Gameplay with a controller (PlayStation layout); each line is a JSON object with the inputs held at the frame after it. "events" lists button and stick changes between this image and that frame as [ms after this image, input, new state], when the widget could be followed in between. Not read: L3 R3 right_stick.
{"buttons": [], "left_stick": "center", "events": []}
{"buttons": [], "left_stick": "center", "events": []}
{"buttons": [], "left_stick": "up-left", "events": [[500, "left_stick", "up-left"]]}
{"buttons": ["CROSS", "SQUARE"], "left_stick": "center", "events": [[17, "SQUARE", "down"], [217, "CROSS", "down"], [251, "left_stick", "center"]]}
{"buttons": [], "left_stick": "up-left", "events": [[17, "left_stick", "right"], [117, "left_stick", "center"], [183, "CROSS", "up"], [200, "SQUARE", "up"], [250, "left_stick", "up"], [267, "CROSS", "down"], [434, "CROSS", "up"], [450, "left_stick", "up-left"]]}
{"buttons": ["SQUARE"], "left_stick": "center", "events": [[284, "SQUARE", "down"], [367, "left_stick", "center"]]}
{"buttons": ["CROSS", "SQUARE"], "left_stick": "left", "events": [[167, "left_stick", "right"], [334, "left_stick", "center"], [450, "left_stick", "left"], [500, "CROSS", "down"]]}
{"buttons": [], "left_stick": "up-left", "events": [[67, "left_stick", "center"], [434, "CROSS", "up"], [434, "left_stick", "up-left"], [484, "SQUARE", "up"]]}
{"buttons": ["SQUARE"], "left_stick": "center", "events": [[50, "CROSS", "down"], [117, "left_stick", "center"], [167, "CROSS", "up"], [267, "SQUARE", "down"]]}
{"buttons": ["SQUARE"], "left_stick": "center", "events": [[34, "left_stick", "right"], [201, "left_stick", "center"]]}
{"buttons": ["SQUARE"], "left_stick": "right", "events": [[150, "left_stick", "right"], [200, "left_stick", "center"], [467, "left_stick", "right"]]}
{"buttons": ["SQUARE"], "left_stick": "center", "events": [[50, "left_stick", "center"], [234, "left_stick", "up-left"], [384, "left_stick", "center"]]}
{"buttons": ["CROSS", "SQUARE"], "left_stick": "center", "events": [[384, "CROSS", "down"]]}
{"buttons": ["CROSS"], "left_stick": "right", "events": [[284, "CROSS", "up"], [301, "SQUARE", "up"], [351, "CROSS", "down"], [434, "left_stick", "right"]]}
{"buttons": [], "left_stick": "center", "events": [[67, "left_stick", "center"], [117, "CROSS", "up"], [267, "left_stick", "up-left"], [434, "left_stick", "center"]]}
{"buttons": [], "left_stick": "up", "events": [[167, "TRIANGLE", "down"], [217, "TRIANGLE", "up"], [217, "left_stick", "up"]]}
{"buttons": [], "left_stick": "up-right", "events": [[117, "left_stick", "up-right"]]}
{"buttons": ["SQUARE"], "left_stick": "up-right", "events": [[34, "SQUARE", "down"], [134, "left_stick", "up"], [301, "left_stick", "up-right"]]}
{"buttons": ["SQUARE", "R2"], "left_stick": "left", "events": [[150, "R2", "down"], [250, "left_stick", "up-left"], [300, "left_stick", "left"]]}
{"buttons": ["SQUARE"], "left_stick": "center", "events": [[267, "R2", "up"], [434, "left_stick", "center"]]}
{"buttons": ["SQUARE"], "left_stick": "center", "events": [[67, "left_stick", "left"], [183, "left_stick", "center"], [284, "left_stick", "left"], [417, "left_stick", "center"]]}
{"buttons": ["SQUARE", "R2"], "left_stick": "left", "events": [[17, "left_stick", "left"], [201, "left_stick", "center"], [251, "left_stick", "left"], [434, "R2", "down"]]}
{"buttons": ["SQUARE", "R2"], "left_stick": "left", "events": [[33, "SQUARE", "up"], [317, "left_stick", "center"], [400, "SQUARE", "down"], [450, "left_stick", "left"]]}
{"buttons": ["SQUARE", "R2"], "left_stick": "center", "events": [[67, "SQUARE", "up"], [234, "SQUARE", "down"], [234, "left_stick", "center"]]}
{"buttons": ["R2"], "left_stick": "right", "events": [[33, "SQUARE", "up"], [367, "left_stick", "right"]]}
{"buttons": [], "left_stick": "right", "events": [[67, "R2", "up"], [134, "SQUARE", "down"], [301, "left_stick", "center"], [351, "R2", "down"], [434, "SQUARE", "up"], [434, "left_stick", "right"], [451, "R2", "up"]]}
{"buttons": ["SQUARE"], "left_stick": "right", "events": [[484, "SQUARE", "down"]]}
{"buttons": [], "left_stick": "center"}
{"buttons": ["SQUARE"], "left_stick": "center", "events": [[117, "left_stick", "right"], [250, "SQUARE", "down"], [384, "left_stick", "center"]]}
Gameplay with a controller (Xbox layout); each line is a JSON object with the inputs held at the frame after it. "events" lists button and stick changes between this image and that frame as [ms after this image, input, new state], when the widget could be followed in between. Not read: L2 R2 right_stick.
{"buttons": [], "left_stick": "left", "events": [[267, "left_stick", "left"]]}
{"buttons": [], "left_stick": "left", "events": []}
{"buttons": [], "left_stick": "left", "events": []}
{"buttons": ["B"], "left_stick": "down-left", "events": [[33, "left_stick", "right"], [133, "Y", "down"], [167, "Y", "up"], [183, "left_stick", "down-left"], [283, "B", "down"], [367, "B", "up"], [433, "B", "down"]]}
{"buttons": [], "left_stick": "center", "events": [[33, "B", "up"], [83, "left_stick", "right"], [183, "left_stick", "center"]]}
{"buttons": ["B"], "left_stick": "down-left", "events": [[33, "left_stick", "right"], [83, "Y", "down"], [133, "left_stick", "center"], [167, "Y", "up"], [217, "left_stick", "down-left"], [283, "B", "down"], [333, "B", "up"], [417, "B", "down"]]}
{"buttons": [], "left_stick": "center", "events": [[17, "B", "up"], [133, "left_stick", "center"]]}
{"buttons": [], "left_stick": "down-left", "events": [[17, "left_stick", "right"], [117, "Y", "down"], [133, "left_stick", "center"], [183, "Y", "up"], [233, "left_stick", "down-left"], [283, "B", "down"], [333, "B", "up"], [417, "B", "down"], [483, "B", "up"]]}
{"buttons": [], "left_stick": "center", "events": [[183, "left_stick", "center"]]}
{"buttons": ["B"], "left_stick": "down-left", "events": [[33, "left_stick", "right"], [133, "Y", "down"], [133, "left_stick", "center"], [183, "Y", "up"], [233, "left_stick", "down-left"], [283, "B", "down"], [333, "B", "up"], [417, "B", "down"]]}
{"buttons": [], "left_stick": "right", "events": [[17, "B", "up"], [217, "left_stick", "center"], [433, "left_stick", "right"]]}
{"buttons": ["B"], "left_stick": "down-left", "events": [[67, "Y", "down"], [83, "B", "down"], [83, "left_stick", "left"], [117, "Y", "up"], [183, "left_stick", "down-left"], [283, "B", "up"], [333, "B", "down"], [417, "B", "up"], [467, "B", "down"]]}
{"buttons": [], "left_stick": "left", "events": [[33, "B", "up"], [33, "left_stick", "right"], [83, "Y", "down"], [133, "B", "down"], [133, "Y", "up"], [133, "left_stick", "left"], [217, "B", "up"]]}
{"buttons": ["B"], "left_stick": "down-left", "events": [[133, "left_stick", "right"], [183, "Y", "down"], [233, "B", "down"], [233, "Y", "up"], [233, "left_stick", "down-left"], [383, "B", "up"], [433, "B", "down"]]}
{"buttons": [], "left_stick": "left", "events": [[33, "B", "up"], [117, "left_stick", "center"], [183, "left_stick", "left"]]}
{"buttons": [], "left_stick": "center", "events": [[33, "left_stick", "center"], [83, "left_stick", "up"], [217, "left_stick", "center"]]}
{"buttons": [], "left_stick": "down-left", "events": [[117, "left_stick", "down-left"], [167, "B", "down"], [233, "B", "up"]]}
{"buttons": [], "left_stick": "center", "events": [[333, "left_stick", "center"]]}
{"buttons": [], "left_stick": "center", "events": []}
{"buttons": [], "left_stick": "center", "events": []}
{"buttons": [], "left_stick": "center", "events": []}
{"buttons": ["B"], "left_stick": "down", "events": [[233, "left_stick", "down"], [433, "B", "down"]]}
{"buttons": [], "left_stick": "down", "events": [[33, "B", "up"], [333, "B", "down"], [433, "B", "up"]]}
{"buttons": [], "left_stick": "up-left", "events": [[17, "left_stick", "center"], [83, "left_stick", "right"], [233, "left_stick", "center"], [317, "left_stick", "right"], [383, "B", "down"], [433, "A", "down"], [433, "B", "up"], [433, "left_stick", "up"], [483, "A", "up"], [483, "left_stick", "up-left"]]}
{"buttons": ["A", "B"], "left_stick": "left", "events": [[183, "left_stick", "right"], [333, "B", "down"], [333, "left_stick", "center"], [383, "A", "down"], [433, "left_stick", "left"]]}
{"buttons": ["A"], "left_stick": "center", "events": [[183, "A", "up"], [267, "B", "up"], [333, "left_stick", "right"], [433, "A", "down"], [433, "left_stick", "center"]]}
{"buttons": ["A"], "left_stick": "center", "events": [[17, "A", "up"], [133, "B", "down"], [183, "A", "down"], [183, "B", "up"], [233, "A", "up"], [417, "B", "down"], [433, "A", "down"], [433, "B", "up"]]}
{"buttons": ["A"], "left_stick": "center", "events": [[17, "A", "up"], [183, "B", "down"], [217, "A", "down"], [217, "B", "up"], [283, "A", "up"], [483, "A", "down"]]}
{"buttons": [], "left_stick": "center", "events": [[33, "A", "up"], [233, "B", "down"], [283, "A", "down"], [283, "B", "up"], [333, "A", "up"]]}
____
Assignment:
Copy each line from the data above that includes "changes".

Task answer:
Gameplay with a controller (PlayStation layout); each line is a JSON object with the inputs held at the frame after it. "events" lists button and stick changes between this image and that frame as [ms after this image, input, new state], when the widget could be followed in between. Not read: L3 R3 right_stick.
Gameplay with a controller (Xbox layout); each line is a JSON object with the inputs held at the frame after it. "events" lists button and stick changes between this image and that frame as [ms after this image, input, new state], when the widget could be followed in between. Not read: L2 R2 right_stick.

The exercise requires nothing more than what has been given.